The American Medical Association calls prior authorization "an administrative nightmare" and notes that physicians and their staff spend an average of 14 hours a week seeking prior authorizations.

This comes at a great administrative cost for insurance companies and providers. The U.S. spent $1,055 per individual on "governance and health system financing administration" in 2020, compared with the average of $193 per person in similarly wealthy countries, according to a report from the Commonwealth Fund. While the report acknowledges higher prices as a driving factor, it also points to excess spending.

Automating the prior authorization system and integrating it into doctors' existing computer systems can speed up the process. The federal government has recently proposed changes to speed up prior authorization, recommending that Medicaid, Medicare Advantage, and insurance plans on the Affordable Care Act marketplace be required to respond to requests within seven days, instead of 14.

Establishing a clearinghouse and streamlining prior authorization would be a challenge that would require the federal government to mandate or incentivize insurance companies, health systems, and providers to share information among themselves and standardize their practices. However, researchers and medical doctors tend to agree that decreasing the administrative load would mean more people can access more affordable care when they need it, according to the AMA, which can be all the more crucial at a time of high inflation.

Health care spending a major focus for US

Americans have seen a slew of health care reform bills over the past decade, and the COVID-19 pandemic brought health spending under more scrutiny. The U.S. did see a bump in health care spending in 2020, but by 2022, it represented a similar share of the GDP as it did before the pandemic, according to the KFF Health System Tracker.

Americans faced price hikes in rent, groceries, and other services immediately following the coronavirus pandemic, and while inflation is beginning to cool, those prices are still elevated compared to 2019.

General inflation outpaced growth in health care spending in 2022, but experts warn that in 2024, employer-based health care coverage will rise at the fastest pace in years.
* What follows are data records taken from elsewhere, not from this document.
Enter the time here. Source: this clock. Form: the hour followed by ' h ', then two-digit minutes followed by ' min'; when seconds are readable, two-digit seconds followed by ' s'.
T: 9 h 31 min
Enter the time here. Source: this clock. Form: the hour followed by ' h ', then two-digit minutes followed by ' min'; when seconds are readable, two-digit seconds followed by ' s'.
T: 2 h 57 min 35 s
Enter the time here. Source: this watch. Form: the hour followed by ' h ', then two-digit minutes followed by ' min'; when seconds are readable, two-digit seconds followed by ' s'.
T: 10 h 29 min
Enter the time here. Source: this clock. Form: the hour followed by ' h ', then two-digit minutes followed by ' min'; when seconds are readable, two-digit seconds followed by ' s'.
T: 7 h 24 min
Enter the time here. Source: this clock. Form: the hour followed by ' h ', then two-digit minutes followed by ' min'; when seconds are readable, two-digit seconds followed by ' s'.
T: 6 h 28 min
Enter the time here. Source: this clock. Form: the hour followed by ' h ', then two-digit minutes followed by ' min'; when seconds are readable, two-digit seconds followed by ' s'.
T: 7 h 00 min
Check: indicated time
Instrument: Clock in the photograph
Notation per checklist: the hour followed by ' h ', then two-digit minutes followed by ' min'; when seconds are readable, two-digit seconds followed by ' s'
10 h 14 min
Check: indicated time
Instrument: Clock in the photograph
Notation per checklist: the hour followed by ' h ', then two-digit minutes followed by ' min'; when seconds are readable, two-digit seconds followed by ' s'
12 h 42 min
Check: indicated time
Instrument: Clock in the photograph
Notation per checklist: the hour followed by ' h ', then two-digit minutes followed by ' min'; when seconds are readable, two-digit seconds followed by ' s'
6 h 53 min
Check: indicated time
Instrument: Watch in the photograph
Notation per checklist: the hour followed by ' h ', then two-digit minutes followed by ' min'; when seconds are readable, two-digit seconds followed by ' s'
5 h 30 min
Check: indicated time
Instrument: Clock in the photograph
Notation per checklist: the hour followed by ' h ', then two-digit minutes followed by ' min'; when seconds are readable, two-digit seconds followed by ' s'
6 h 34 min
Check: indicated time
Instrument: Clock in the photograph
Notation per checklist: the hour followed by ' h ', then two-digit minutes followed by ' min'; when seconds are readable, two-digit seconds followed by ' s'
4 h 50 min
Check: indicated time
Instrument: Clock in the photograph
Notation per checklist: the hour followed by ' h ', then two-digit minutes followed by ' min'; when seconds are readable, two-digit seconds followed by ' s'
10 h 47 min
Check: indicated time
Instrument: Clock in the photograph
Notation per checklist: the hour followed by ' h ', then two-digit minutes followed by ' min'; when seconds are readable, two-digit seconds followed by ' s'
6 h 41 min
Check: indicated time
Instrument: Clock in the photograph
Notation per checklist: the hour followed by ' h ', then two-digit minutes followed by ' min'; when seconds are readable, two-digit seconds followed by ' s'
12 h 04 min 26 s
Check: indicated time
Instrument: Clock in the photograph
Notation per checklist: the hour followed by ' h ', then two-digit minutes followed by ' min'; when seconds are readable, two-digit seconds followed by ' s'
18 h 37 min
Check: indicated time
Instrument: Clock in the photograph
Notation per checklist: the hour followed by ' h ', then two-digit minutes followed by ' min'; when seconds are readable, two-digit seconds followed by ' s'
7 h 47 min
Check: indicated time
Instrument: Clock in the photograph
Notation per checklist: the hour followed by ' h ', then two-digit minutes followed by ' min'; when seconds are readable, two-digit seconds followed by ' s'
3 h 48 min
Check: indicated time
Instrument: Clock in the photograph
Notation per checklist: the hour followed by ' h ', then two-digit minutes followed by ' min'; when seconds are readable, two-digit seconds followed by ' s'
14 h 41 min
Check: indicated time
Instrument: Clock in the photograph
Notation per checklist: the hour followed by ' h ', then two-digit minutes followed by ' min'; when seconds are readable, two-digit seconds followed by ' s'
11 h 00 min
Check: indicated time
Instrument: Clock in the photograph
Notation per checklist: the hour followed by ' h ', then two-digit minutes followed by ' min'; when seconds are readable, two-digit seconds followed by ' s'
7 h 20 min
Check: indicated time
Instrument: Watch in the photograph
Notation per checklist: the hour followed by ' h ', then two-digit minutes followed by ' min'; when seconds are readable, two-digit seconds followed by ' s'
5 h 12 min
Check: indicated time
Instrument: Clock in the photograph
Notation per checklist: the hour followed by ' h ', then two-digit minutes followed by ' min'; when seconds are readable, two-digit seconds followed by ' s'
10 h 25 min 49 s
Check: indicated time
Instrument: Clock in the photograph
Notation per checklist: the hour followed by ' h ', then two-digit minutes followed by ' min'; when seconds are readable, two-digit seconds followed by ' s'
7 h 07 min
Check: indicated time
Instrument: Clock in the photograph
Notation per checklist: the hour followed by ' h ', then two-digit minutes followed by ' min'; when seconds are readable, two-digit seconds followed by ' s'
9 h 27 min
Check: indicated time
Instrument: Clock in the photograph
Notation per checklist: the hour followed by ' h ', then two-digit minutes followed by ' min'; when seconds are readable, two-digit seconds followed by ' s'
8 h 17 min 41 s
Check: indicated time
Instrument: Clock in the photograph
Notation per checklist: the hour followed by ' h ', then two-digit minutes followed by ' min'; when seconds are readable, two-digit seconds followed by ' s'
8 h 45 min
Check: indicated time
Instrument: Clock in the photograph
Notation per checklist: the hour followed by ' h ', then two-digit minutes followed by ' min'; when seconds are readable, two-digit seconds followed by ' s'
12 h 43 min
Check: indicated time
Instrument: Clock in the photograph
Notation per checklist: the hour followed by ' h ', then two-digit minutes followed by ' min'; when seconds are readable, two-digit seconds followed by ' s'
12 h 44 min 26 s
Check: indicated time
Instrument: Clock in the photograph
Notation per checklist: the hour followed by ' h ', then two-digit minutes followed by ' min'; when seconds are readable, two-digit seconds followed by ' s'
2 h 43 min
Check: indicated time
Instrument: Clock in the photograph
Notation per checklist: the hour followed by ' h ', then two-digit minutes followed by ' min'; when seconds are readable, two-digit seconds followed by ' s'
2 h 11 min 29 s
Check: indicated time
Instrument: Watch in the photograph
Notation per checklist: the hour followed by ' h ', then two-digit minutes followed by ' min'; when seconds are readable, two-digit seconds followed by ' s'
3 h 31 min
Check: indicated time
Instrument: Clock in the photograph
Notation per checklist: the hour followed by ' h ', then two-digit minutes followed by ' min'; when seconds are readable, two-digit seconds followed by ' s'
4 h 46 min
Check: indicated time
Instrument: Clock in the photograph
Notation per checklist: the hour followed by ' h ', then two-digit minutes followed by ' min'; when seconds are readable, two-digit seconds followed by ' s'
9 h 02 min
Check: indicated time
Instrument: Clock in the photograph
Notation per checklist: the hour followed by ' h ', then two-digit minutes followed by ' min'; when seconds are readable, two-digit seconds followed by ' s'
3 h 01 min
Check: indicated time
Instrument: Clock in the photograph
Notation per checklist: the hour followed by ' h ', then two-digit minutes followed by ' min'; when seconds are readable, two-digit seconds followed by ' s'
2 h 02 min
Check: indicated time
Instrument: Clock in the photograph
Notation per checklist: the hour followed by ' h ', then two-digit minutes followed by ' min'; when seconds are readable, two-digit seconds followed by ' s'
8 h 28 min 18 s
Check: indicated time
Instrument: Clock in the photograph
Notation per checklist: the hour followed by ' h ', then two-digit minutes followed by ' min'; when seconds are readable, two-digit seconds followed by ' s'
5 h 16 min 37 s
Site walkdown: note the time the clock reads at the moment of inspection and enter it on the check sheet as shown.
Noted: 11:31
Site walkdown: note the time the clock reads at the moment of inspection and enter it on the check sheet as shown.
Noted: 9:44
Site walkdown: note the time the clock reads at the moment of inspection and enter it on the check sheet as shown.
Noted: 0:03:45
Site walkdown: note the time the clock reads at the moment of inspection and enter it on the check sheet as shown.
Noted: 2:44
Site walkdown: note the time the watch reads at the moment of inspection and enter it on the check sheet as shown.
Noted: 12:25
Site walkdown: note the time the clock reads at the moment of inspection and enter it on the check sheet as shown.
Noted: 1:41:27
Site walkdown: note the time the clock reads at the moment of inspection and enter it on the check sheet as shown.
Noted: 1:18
Debbie Ashford, the North America chief actuary for Health Solutions at Aon, said this was because insurance contracts with providers are locked in for several years, so employer-based insurance lags a bit behind the general economy.

So, as medical providers seek to keep up with rising costs of wages and goods, they will demand higher rates from insurance companies in 2024, and Americans will likely see a chain reaction of rising costs.